I don’t know. Better than what?
She didn’t have the flu. “It’s not a disease,” I told someone. “It’s who she is.”
Not long after Jillian was born, we had her baptized. A day or two before the event, Kerry mentioned in passing to the minister that Jillian had Down syndrome. “That’s all right,” he said. “We’ll baptize her anyway.”
We learned to interpret people’s words through the filter of their best intentions. When someone said, “I’m sorry,” what that person meant was, “I know you’re sad and disappointed now, but it will get better.” When someone said, “Will she get better?” they wanted to know if through hard work and determination, Jillian could eventually overcome her disability. Her Down syndromeness.
The reactions were a sort of foreshadowing for Kerry and me. So this is how the world is going to be: Hesitant, fearful, well-meaning and removed. It would be filled with people offering condolences.

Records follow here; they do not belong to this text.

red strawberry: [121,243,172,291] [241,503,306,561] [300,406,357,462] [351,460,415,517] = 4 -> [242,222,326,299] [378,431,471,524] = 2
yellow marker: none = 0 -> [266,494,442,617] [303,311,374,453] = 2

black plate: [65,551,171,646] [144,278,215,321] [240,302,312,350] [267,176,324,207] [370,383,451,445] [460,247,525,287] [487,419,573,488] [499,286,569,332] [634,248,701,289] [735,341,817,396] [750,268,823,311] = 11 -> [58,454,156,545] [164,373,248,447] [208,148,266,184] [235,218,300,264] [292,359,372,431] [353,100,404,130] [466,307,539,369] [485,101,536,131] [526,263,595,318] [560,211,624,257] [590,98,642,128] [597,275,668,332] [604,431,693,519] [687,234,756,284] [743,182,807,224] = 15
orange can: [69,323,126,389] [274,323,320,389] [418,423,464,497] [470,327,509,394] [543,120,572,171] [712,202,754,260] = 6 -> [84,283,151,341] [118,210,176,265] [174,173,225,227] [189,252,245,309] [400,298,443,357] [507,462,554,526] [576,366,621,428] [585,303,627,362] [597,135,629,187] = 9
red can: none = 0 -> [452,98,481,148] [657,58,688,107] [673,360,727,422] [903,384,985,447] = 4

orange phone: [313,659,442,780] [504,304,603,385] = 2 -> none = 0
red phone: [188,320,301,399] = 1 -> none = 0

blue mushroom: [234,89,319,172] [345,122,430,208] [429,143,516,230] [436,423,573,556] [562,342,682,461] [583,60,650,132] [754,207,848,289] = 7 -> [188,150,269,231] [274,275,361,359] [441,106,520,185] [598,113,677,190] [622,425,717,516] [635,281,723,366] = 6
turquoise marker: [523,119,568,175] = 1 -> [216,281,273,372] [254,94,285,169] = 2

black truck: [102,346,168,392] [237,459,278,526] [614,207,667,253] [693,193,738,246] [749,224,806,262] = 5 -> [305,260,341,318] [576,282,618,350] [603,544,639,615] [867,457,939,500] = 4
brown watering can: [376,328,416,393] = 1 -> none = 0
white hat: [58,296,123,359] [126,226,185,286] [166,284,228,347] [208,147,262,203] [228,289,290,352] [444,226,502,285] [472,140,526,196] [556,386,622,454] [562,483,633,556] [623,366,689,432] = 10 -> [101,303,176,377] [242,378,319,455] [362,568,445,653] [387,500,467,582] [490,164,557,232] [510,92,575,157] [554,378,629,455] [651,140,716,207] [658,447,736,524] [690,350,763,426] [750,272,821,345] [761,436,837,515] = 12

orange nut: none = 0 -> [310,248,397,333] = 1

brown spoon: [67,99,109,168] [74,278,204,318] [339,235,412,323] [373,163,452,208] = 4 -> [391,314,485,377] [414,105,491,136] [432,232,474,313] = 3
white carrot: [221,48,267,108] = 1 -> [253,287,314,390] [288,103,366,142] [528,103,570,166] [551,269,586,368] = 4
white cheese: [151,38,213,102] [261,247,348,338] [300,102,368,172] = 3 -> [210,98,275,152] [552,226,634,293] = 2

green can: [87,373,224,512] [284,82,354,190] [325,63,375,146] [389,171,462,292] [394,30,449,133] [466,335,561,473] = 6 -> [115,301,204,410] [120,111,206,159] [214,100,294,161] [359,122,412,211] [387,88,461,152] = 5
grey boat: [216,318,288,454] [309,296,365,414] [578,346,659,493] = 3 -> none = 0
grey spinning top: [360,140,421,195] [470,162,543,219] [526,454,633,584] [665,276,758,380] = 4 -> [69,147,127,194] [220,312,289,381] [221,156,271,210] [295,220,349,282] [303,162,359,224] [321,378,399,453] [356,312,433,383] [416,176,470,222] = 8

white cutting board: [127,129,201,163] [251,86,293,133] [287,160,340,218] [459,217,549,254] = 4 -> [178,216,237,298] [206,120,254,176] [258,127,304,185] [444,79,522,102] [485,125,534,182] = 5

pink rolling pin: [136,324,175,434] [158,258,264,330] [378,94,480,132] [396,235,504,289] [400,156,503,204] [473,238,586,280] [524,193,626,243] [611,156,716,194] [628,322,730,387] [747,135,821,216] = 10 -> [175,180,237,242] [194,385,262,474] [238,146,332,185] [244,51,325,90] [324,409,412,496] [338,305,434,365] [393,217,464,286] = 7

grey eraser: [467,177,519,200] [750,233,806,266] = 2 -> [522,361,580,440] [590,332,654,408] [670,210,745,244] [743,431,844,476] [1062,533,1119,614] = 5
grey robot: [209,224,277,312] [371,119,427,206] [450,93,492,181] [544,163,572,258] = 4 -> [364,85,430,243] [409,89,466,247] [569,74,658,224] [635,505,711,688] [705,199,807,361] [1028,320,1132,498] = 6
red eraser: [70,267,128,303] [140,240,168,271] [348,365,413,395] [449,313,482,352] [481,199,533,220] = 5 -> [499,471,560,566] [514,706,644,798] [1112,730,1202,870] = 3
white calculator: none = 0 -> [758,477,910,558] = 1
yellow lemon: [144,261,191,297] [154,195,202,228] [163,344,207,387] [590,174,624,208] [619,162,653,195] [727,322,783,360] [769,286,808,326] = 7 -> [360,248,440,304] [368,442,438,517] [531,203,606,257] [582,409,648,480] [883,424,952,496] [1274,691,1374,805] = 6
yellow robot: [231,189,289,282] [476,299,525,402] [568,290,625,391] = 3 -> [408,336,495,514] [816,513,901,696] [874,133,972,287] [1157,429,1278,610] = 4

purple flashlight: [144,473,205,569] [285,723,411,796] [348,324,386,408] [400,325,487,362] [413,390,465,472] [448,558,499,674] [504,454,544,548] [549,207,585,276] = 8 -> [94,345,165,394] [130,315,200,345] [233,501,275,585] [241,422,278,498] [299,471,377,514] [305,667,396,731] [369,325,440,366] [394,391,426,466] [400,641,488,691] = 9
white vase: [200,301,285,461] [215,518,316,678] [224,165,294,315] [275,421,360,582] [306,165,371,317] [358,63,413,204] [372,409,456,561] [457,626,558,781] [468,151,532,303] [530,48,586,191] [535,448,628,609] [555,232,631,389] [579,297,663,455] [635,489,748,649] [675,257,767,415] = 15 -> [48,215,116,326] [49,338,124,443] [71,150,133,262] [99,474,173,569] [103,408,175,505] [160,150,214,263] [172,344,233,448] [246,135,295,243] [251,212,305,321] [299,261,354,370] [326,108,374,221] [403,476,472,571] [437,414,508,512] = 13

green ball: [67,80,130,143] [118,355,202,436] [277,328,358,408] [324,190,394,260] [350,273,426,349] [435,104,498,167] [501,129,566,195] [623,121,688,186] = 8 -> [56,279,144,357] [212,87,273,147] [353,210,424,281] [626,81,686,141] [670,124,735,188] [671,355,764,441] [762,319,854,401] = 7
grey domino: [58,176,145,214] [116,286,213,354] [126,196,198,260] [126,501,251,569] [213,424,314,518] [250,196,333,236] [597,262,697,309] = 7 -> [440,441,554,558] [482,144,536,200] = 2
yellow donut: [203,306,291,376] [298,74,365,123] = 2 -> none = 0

Less than five weeks after she was born, we enrolled Jillian in physical, occupational and speech therapies. She had checkups that went far beyond the normal baby-doctor visits because babies with Down syndrome come with a giant catalog of potential health sadness: Eye issues, stomach issues, holes in their hearts that have to be closed with surgery.
Other things happened, too. Good things. Life lessons happened daily. We learned that compassion, like charity, can
be both selfless and selfish. Doing for others makes us feel good about ourselves. Attending to Jillian’s needs was part of my job as her father, of course. But in those first days and weeks of her life, the feel-good I got far exceeded the effort I put in on her behalf. Jillian needed my attention. No more, though, than I needed hers.
“C’mere, Jillie,” I’d say.
She couldn’t come here yet, not at three weeks. She might lift her head, though, and aim her gaze in my direction. I’d grab her ankles and pull her gently across the rug in the family room. “Time for your massage. People pay good money for this stuff.”
Jillian was on her back, staring up at me with perfectly round brown eyes that looked like chocolate chips. She’d started cooing almost as soon as she came home. “A-oooh,” she’d say. It was a foreshadowing of words to come. Rivers of words, torrents—not all of them sensible or comprehensible. We would never have to worry about Jillian speaking. Occasionally, we would wish she’d stop.